** Document text follows **

Hoi, I think this is of interest to us all. Thanks, GerardM
---------- Forwarded message ---------- From: Torsten Zesch zesch@tk.informatik.tu-darmstadt.de Date: Tue, Apr 29, 2008 at 4:31 PM Subject: [Wiki-research-l] The use of Wiktionary in Natural Language Processing To: wiki-research-l@lists.wikimedia.org
In contrast to Wikipedia, Wiktionary has received little attention by the NLP research community so far.
I know of its use for subjectivity and polarity classification (Chesley et al., 2006), and for diachronic phonology (Bouchard et al., 2007).
Alexandre Bouchard, Percy Liang, Thomas Griffiths, and Dan Klein. 2007. A probabilistic approach to diachronic phonology. In Proceedings of the 2007. In Proceedings of EMNLP-CoNLL, pages 887–896.
Paula Chesley, Bruce Vincent, Li Xu, and Rohini Srihari. 2006. Using verbs and adjectives to automatically classify blog sentiment. In Proceedings of AAAI-CAAW-06, the Spring Symposia on Computational Approaches to Analyzing Weblogs.
If anybody knows of other papers that describe work where Wiktionary has been used in NLP, I would be happy to hear about it.
At UKP Lab, we have recently used Wiktionary as a lexical semantic resource for computing semantic relatedness.
Our main findings are: * Wiktionary offers an astonishing amount of lexical semantic information, but also poses new challenges due to its collaborative construction approach and the resulting occasional instance incompleteness and inconsistency.

** End of Document text **
** Data supplied follows **

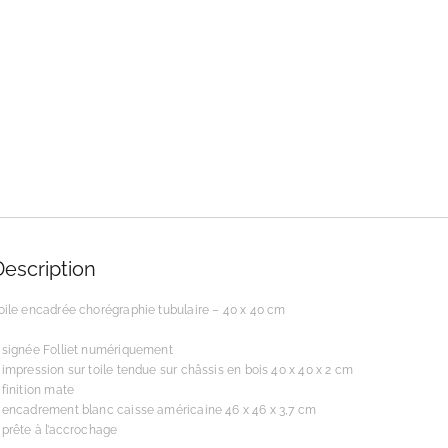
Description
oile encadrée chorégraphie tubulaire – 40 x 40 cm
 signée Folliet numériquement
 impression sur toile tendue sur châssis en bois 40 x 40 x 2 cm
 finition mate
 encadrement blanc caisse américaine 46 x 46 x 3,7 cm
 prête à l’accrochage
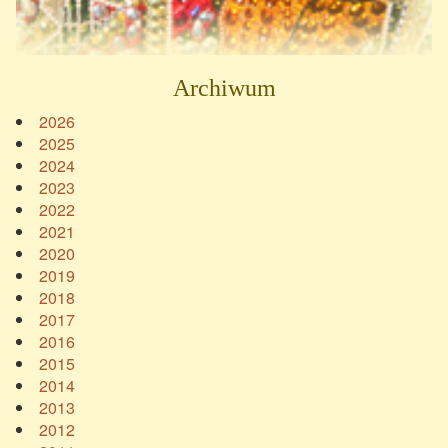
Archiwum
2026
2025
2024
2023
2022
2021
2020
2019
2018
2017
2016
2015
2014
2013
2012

** End of Data supplied **

* [What you are asked to do] Render this sentence from the message on Wiktionary in language processing into Spanish: "In contrast to Wikipedia, Wiktionary has received little attention by the NLP research community so far." Work from the text alone, without drawing on the records.

* [Answer for the task] A diferencia de Wikipedia, Wiktionary ha recibido hasta ahora poca atención por parte de la comunidad investigadora de PLN.